Les services de renseignement taïwanais devront également identifier les vulnérabilités, préparer les réseaux de zombies et établir des passerelles bien à l’avance pour pénétrer rapidement les systèmes numériques chinois. Ce travail préparatoire est essentiel pour garantir qu’en cas de conflit, Taïwan puisse cibler rapidement et efficacement les infrastructures et systèmes chinois critiques. Par conséquent, pour garantir que les opérations puissent être intensifiées pour mener des attaques DDoS à grande échelle et d’autres offensives de cyberguerre, le gouvernement taïwanais devra atteindre autant de personnes que possible désireuses de se joindre au combat. Cette stratégie devra probablement inclure la création de matériel pédagogique pouvant être largement partagé sur les réseaux sociaux afin de recruter des jeunes intéressés à s’instruire et à participer aux efforts DDoS.

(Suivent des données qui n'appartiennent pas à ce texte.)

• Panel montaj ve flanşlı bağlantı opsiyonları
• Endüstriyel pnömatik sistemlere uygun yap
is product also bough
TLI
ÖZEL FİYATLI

Cependant, tous les préparatifs ne seront pas techniques. L’une des limites auxquelles est confrontée l’armée informatique ukrainienne est de s’adresser à un public non spécialisé. Pour étendre le travail des botnets et des attaques DDoS efficaces, davantage de personnes sont nécessaires pour se joindre aux attaques. Mais le citoyen civil moyen ne s’estime pas capable de mener des cyberattaques. La réalité est que n’importe qui peut suivre des instructions simples pour télécharger un outil et permettre que la puissance de traitement de son ordinateur et son accès à Internet soient ajoutés au botnet et contribuer à inonder les réseaux ennemis pour les faire tomber dans la guerre.
L’armée informatique ukrainienne s’est révélée être une force de combat efficace contre la Russie dans le domaine cybernétique. Alors que Taiwan se prépare à un conflit potentiel avec la Chine, elle doit prendre toutes les mesures nécessaires pour se préparer non seulement au champ de bataille physique mais également au champ de bataille numérique.
David Kirichenko est journaliste indépendant et chercheur associé à la Henry Jackson Society, un groupe de réflexion basé à Londres. Il peut être trouvé sur la plateforme de médias sociaux X @DVKirichenko.